La prima è peccato, la seconda è “rispetto“. Rispetto per una società che ha creduto un te al punto di affidarti la maglia più prestigiosa; rispetto per una tifoseria che ti ha eletto suo beniamino. Rispetto che, caro Paul, in quest’ultimo mese non c’è stato. Un mese fatto di tweet enigmatici, foto senza senso, videosponsorizzai in cui l’unica cosa che emergeva era che tu e il tuo compare vi stavate divertendo alle spalle di chi ti ha accolto ragazzino di buone speranze e ti ha accompagnato alle porte della gloria.
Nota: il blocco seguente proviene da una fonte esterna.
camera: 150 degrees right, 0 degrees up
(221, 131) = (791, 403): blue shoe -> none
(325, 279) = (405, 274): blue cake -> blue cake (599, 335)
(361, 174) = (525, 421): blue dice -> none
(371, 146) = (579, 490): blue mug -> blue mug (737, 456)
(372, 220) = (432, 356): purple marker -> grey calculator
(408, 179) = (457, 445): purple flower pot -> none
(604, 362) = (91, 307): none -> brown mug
La società Juventus, caro Paul, in quasi 120 anni di storia ha superato indenne addii ben più traumatici (da Baggio a Zidane, da Platini a Pirlo, per rimanere nell’era moderna). Per tutti ci siamo rimasti più o meno male, dopo ognuno di questi abbiamo ricominciato a vincere, e lo sai bene. Per cui, nessuna tragedia, quelle le lasciamo ad altri… Ma essere presi in giro, con completa assenza di stile, permettimi, questo non ce lo meritavamo. 
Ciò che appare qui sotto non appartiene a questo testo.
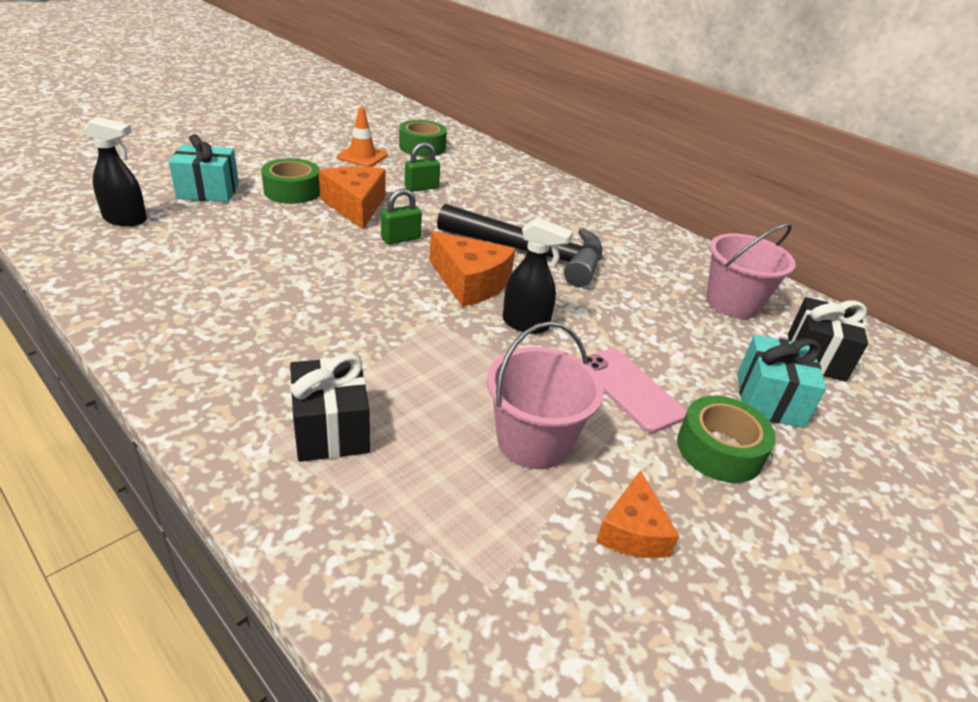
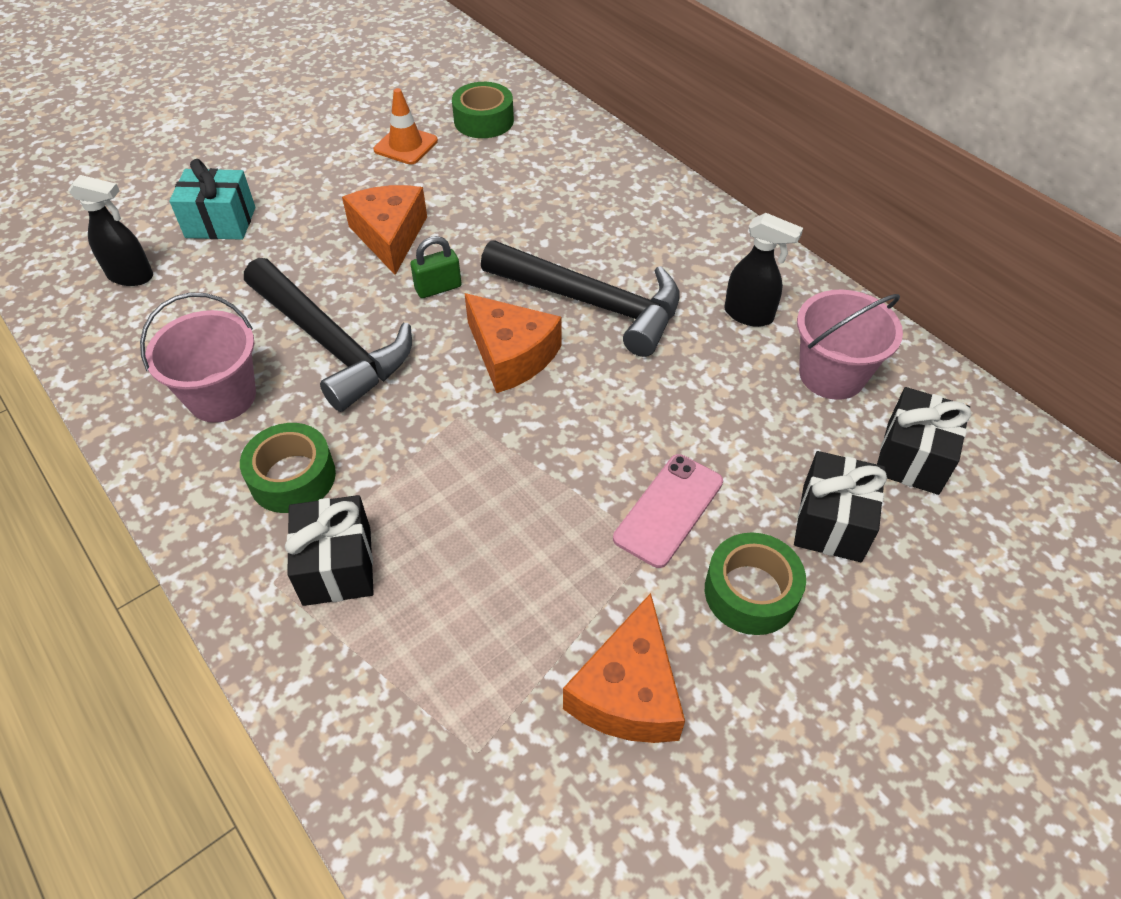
camera: 10 degrees right, 15 degrees up
(292, 191) = (317, 215): green tape -> green tape (292, 477)
(310, 270) = (330, 344): none -> black hammer
(421, 188) = (474, 197): green padlock -> none
(526, 324) = (566, 417): black spray bottle -> black spray bottle (749, 315)
(533, 441) = (545, 581): pink bucket -> pink bucket (222, 396)
(630, 389) = (668, 510): pink phone -> pink phone turned 60 degrees clockwise
(633, 531) = (628, 692): orange cheese -> orange cheese, size x1.58
(769, 400) = (832, 522): turquoise gift -> black gift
Vorrei che tu portassi dietro queste due parole, nel tuo bagaglio, fatto di dribbling, tiri da fuori, colpi di testa. Perché con le persone con cui ti accompagni certamente questo non sarà il tuo ultimo trasferimento e magari la prossima volta potrai avere la possibilità di essere più chiaro prima di tutto con te stesso,provando a scegliere la strada migliore senza condizionamenti di sorta, e poi con chi ti ha voluto – veramente – bene.

In bocca al lupo, Paul e magari ci ritroveremo in Champ… Ah no, scusa!